• Exercise description:
Which lines in the listing below contain the word "personas"? Extract each of those lines in full.

- - -

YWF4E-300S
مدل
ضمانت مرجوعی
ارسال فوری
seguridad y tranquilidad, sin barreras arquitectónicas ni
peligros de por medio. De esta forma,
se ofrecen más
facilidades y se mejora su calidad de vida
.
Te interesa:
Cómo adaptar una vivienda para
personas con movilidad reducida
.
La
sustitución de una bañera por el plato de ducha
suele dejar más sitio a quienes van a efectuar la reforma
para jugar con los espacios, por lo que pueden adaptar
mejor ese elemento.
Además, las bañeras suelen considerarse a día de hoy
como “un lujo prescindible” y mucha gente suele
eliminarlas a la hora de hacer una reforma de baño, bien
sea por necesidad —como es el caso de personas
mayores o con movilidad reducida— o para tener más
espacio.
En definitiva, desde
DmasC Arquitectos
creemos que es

- - -

• Answer to this task:
personas con movilidad reducida
sea por necesidad —como es el caso de personas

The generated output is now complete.